[Opening DOCUMENT EXCERPT section]

File metadata and operations.

class File:
    """File handling and metadata operations."""
    
    @property
    def path(self) -> str:
        """Get file path."""
    
    @property
    def size(self) -> int:
        """Get file size in bytes."""
    
    def read(self) -> bytes:
        """Read file contents."""

Schema

Schema definitions for DataFrames.

class Schema:
    """Schema definition for DataFrame structure."""
    
    def column_names(self) -> List[str]:
        """Get column names."""
    
    def to_pydict(self) -> Dict[str, DataType]:
        """Convert to Python dictionary."""

Data Types

class DataType:
    @staticmethod
    def int8() -> DataType: ...
    @staticmethod  
    def int16() -> DataType: ...
    @staticmethod
    def int32() -> DataType: ...
    @staticmethod
    def int64() -> DataType: ...
    @staticmethod
    def uint8() -> DataType: ...
    @staticmethod
    def uint16() -> DataType: ...
    @staticmethod
    def uint32() -> DataType: ...
    @staticmethod
    def uint64() -> DataType: ...
    @staticmethod
    def float32() -> DataType: ...
    @staticmethod
    def float64() -> DataType: ...
    @staticmethod
    def bool() -> DataType: ...
    @staticmethod
    def string() -> DataType: ...
    @staticmethod
    def binary() -> DataType: ...
    @staticmethod
    def date() -> DataType: ...
    @staticmethod
    def timestamp(unit: TimeUnit) -> DataType: ...
    @staticmethod
    def list(inner: DataType) -> DataType: ...

[Closing DOCUMENT EXCERPT section]
[Opening EXCERPTED RECORDS section]

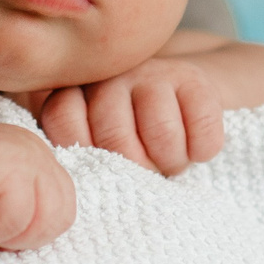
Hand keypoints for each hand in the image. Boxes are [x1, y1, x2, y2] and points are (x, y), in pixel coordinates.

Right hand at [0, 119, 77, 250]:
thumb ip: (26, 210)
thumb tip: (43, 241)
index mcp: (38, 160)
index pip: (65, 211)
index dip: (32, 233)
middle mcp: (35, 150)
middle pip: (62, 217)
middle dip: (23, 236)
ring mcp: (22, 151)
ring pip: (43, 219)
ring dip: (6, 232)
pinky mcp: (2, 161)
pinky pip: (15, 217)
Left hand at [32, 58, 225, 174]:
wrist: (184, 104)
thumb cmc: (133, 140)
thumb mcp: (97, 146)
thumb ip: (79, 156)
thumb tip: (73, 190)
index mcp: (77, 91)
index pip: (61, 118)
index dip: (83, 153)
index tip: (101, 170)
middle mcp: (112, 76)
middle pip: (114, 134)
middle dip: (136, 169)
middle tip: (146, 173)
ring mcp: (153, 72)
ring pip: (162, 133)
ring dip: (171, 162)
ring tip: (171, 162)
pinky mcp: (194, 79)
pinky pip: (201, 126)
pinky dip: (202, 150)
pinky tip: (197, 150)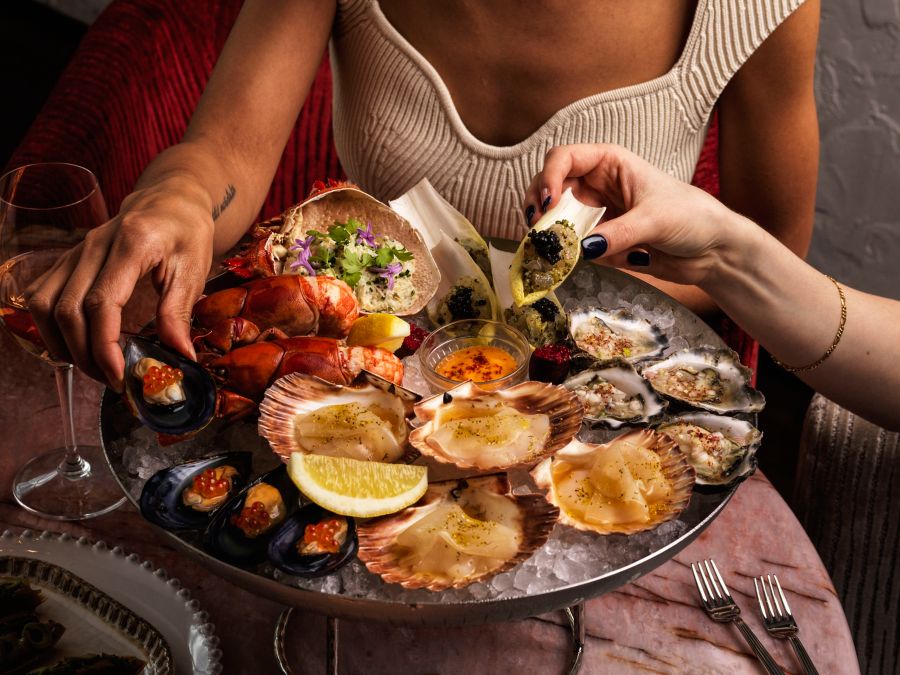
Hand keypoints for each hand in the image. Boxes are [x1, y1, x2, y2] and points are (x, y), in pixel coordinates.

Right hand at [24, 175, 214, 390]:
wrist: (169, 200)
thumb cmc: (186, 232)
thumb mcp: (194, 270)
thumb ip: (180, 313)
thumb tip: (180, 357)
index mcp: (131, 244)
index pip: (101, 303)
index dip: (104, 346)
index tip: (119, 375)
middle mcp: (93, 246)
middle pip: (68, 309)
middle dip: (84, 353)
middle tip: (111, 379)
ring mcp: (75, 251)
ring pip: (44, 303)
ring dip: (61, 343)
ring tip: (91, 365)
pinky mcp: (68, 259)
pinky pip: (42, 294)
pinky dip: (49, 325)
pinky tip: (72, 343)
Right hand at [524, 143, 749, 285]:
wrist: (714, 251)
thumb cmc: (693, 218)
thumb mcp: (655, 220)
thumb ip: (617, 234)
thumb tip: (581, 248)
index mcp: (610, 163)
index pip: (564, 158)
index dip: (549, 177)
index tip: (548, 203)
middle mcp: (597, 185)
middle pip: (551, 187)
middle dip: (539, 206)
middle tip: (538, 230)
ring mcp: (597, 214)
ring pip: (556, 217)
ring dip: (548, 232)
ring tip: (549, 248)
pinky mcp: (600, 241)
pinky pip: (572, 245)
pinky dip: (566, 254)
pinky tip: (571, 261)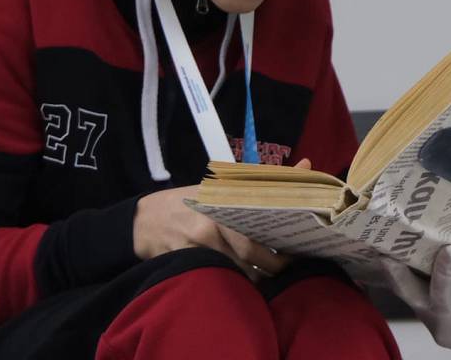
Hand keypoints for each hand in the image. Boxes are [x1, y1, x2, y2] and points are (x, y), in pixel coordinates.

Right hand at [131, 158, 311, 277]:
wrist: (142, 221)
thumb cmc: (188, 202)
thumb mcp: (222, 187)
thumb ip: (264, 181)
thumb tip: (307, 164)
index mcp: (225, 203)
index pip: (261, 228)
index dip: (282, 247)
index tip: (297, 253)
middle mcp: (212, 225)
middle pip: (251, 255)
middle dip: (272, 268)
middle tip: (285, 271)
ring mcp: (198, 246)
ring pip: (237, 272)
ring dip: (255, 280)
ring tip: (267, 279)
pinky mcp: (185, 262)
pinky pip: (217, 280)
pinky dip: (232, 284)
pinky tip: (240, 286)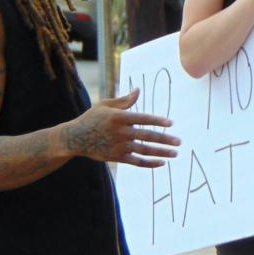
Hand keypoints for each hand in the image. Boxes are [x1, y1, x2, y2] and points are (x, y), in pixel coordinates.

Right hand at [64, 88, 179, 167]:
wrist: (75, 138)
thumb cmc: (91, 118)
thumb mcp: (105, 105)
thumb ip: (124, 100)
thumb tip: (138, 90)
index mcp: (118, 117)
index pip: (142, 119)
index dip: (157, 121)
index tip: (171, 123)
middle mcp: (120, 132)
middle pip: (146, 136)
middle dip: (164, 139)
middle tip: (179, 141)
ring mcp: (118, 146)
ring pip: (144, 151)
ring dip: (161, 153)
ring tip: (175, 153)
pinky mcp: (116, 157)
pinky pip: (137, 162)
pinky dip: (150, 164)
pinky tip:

[Closing EXCERPTED RECORDS section]

:: TASK LIST ::
- A) According to the API reference, what does the size property of File return?
- B) Sum up the API reference in two sentences.
- C) Continue the API reference from the point where it stops.

:: RESPONSES TO THE EXERCISE ::
- A) The file size in bytes.

- B) The API reference describes a File class for file handling and metadata operations, with path and size properties and a read method that returns the file contents. It also defines a Schema class for DataFrame structure, with methods to get column names and convert to a Python dictionary, and a DataType class whose static methods return signed and unsigned integer, float, bool, string, binary, date, timestamp and list types.

- C)
    @staticmethod
    def struct(fields: Dict[str, DataType]) -> DataType: ...
    @staticmethod
    def image(mode: ImageMode = None) -> DataType: ...
    @staticmethod
    def tensor(dtype: DataType) -> DataType: ...

enum TimeUnit:
    Nanoseconds
    Microseconds  
    Milliseconds
    Seconds

enum ImageMode:
    L     # 8-bit grayscale
    LA    # 8-bit grayscale with alpha
    RGB   # 8-bit RGB
    RGBA  # 8-bit RGB with alpha

enum ImageFormat:
    PNG
    JPEG
    TIFF
    GIF
    BMP

Resource Management

class ResourceRequest:
    """Resource allocation specification for distributed tasks."""
    
    def __init__(
        self,
        num_cpus: float = None,
        num_gpus: float = None,
        memory_bytes: int = None
    ): ...

def refresh_logger() -> None:
    """Refresh Daft's internal rust logging to current python log level."""

Visualization

def register_viz_hook(hook_fn: Callable) -> None:
    """Register custom visualization hook for DataFrame display."""